**BRIEF**:
Scan the data below and state the number of lines that include the word "documentclass", adding no comment.

**RECORDS TO USE**:
::::
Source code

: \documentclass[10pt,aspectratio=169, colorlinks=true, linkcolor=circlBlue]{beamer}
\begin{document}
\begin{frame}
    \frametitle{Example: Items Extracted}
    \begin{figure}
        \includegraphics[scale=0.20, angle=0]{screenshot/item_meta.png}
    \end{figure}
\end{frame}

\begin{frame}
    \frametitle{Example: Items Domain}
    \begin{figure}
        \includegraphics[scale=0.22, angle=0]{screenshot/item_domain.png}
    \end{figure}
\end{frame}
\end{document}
::::
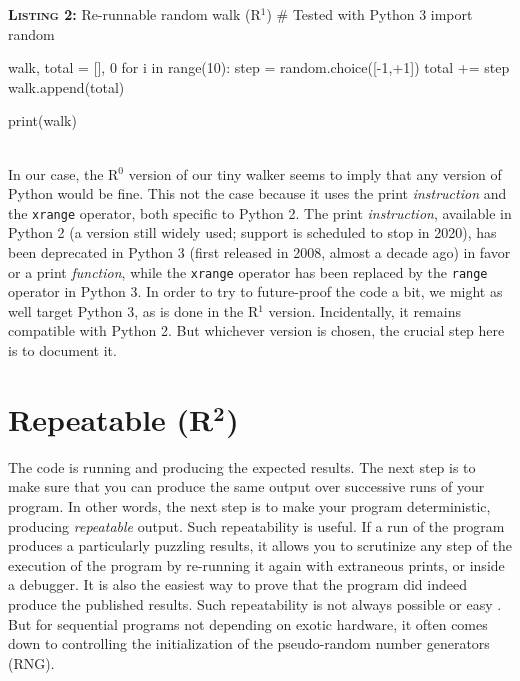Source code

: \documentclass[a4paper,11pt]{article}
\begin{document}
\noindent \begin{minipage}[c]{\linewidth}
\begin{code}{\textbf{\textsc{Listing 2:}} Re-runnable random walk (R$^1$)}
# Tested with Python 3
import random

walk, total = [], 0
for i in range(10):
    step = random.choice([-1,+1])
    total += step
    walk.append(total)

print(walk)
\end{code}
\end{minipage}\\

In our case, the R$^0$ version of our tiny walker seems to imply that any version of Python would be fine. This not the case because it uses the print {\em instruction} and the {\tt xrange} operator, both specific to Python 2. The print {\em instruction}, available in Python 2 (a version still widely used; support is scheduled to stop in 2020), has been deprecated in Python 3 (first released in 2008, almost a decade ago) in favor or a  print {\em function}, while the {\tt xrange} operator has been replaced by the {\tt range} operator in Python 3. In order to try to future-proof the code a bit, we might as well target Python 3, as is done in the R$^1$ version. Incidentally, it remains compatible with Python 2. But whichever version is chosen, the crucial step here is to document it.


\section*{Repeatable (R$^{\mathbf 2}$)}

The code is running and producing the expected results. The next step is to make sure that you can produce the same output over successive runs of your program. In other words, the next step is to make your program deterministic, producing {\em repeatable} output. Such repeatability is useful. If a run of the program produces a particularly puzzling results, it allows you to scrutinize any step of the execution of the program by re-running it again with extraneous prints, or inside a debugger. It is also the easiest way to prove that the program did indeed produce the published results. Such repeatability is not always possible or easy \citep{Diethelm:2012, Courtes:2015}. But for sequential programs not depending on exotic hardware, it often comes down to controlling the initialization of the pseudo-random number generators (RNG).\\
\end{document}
::::
**SOLUTION TO THIS TASK**:
2